The European Union is moving closer to adopting new rules that provide for mass scanning of digital messages, including encrypted ones. On Thursday, EU governments will adopt a common position on the proposed law aimed at detecting content involving sexual violence against children. The vote will determine whether the proposal has sufficient support to move forward in the EU legislative process.
The law will introduce a "upload moderation" system that scans all your digital messages, including images, videos, and links that you share. Online services will ask if the user allows message scanning. If not, they will not be able to share images or links.
The law has a rather strange approach to encryption. On the one hand, it emphasizes that end-to-end encryption is a necessary means of protecting fundamental rights, but then it mentions that services exchanging encrypted messages may inadvertently become safe zones for distributing prohibited content.
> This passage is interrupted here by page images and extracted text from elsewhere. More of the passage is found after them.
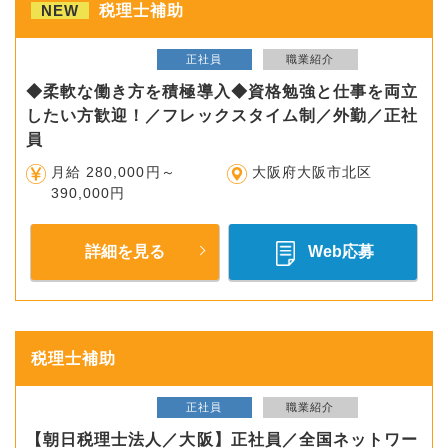
NEW
税理士補助
正社員
職業紹介
◆柔軟な働き方を積極導入◆資格勉強と仕事を両立
したい方歓迎！／フレックスタイム制／外勤／正社
員
月給 280,000円～
大阪府大阪市北区
390,000円
詳細を見る
Web応募
税理士補助
正社員
職業紹介
【朝日税理士法人／大阪】正社員／全国ネットワー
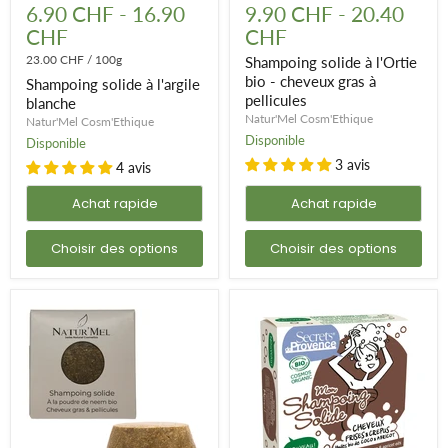
solide
solide
6.90 CHF
-
16.90
9.90 CHF
-
20.40
à
à
CHF
CHF
l'argile
l'Ortie
blanche
bio
23.00 CHF
/
100g
Shampoing solide à l'Ortie
-
bio - cheveux gras à
Shampoing solide à l'argile
cheveux
pellicules
gras
blanche
à
Natur'Mel Cosm'Ethique
Natur'Mel Cosm'Ethique
pellicules
Disponible
Disponible
3 avis
4 avis
Achat rapide
Achat rapide
Choisir des options
Choisir des options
The proposed solution is to make messages open to scanning without compromising confidentiality. This implies that the new moderation system can achieve this by scanning the content of messages before messengers or other programs encrypt them.
Signal President Meredith Whittaker says the program will cease operations in the European Union if the proposal becomes law, as it "fundamentally undermines encryption," regardless of whether the message is scanned before or after encryption.
"We may call it a back door, a grand entrance, or upload moderation. But no matter what we call it, each of these approaches creates a vulnerability that hackers and hostile states can exploit, eliminating the protection of immutable mathematics and replacing it with critical vulnerability."
Several organizations, including the Electronic Frontier Foundation, the Center for Democracy & Technology, and Mozilla, have signed a joint statement urging the EU to reconsider the new regulations. Supporters of privacy are not the only ones alarmed by this proposal. Dozens of parliamentarians have written to the EU Council with warnings about the proposal.
If the proposal is approved, negotiations between the parliament, the Council, and the European Commission will begin to form the final text of the law. But even with the support of EU governments, proponents of chat control will still face challenges in its advancement. Last year, a survey conducted by the European Digital Rights (EDRi) group found that 66% of young people in the EU disagree with the policy that allows internet providers to scan their messages.